Anyway like positive said, I hope that the quiet is due to rl going well. Look forward to updates soon.

twentyoneagain · 05/10/2009 17:19

Positive - it is hard to deal with the situation but remember DD is still so much better than she was. I think you are probably right that if she had to give up school it would be a huge blow to her confidence, what does the CBT lady think?

Katsh how did the meeting go? Hopefully they will have given you some helpful advice. Your DD coped well last week, but can you appeal against the blue badge ruling? It makes such a difference if you can reduce the walking especially as you have other young children to cope with and you can't leave DD at home if you go anywhere. Maybe your GP can help with that?

How is everyone else? DD had a good weekend, going out with her oldest friend - someone she doesn't go to school with. They caught the bus into town, went to the cinema and after a bit of a walk around town caught another bus back. It did her good and I think helps to be with someone different, but someone who has been a constant throughout most of her life. They don't see each other too often but I think it is good to have friends outside school and talk about different things. They are lucky that communication is so easy for them nowadays, facebook etc!

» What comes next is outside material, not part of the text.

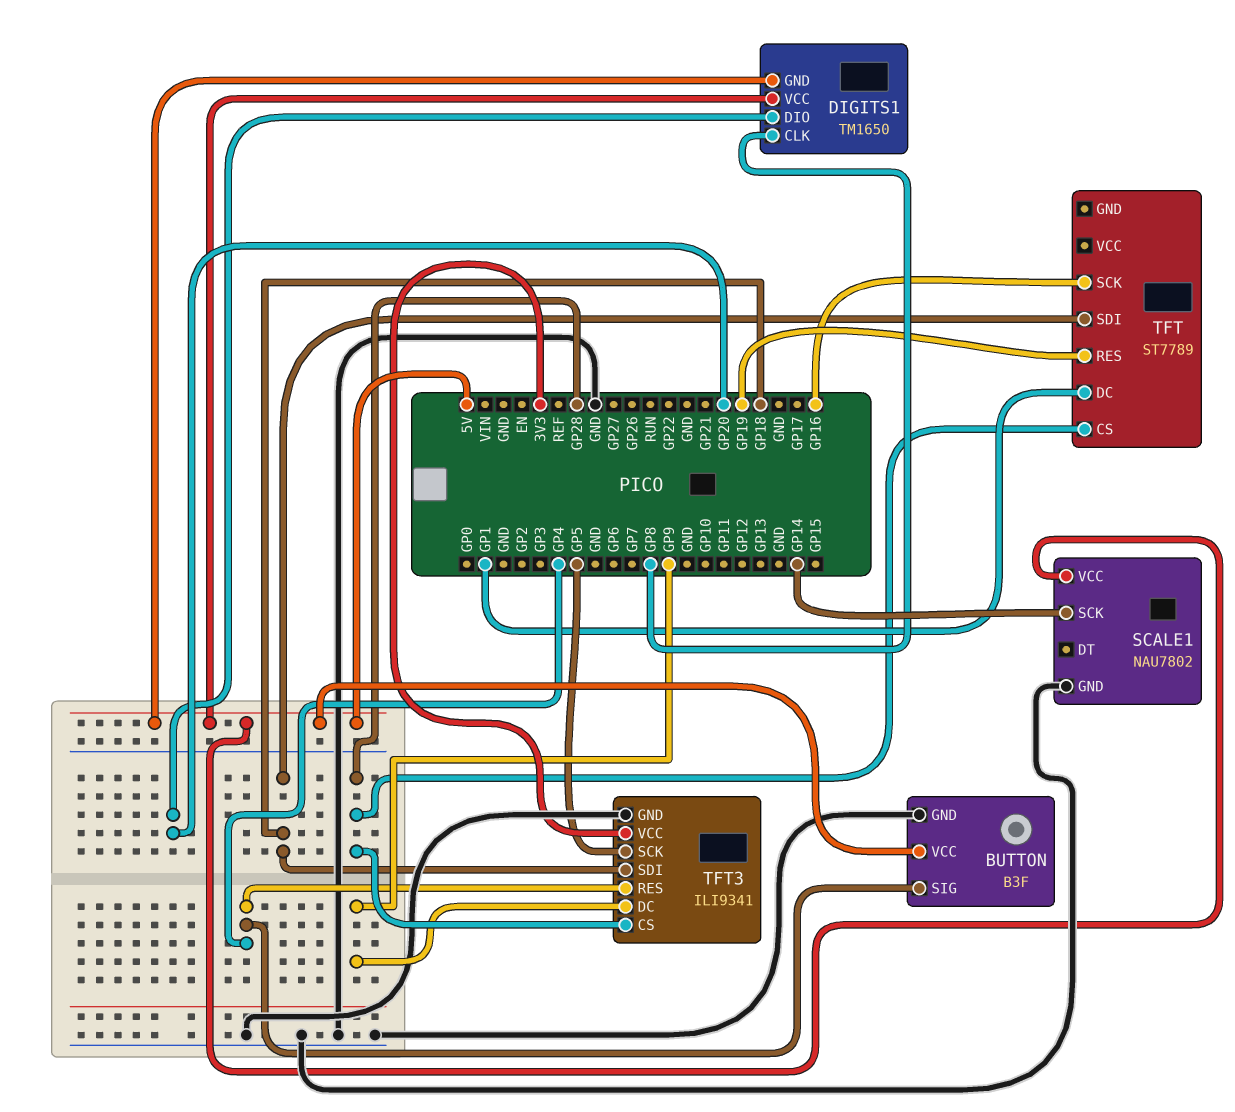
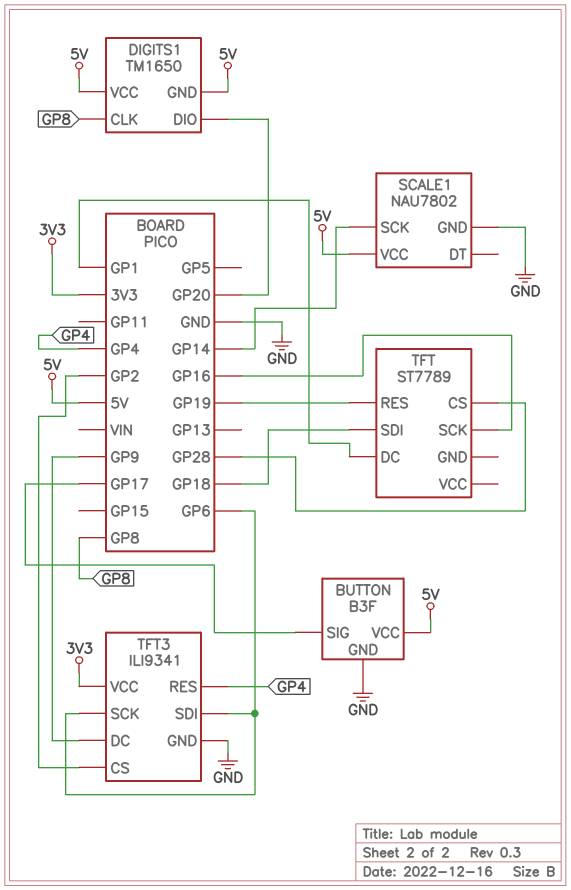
BUTTON pin SIG: GP4 -> GP17
TFT3 pin CS: GP28 -> GP2
TFT3 pin SCK: GP5 -> GP6
TFT3 pin SDI: GP18 -> GP6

Hope all is well for everyone, keep posting..

OP posts:
katsh · 05/10/2009 18:54

Meeting went well. We were all seen together, so felt a bit difficult talking about dd's behaviour etc in front of her, but they've suggested that she see a play therapist weekly ( I guess that's CBT for little kids ) and the psychiatrist who assessed us today has also offered me a session with her, or more if I need them, as she correctly assessed that I needed some talking space. I am exhausted tonight ( doesn't help that 2yr old ds is turbo charged) - these things always take it out of me. Anyway I feel very positive that we are going to get some ongoing support.
Yes 21, I think I should enlist some help to appeal the blue badge. I am seeing the nurse specialist this week, so she might be able to provide a supporting letter or something.
I do hate that our kids have this illness, and I hate that we need the support of nurses, psychologists, psychiatrists etc, but I am so glad that they are all there.

dwardle · 05/10/2009 22:16

Sorry have not been posting
DD has now seen GP 3 times, been to A&E and still has pain! Tonight she was referred for ultrasound. Still not sure what it is - is in place for appendix but she does not have all other symptoms and is not getting worse. Am SO fed upHowever, she is NOT chronically fatigued!
dh has Ofsted this week too. Ds has calmed down/cheered up so that's good. I have too much work to do.
Posatt - I really sympathise and am not sure what best steps are - have you tried asking cbt lady? Do I dare ask
Katsh - play therapy is very good usually. Do take up offer from psych - won't hurt and may help.
Sorry not to be very supportive or communicative - just feel overwhelmed.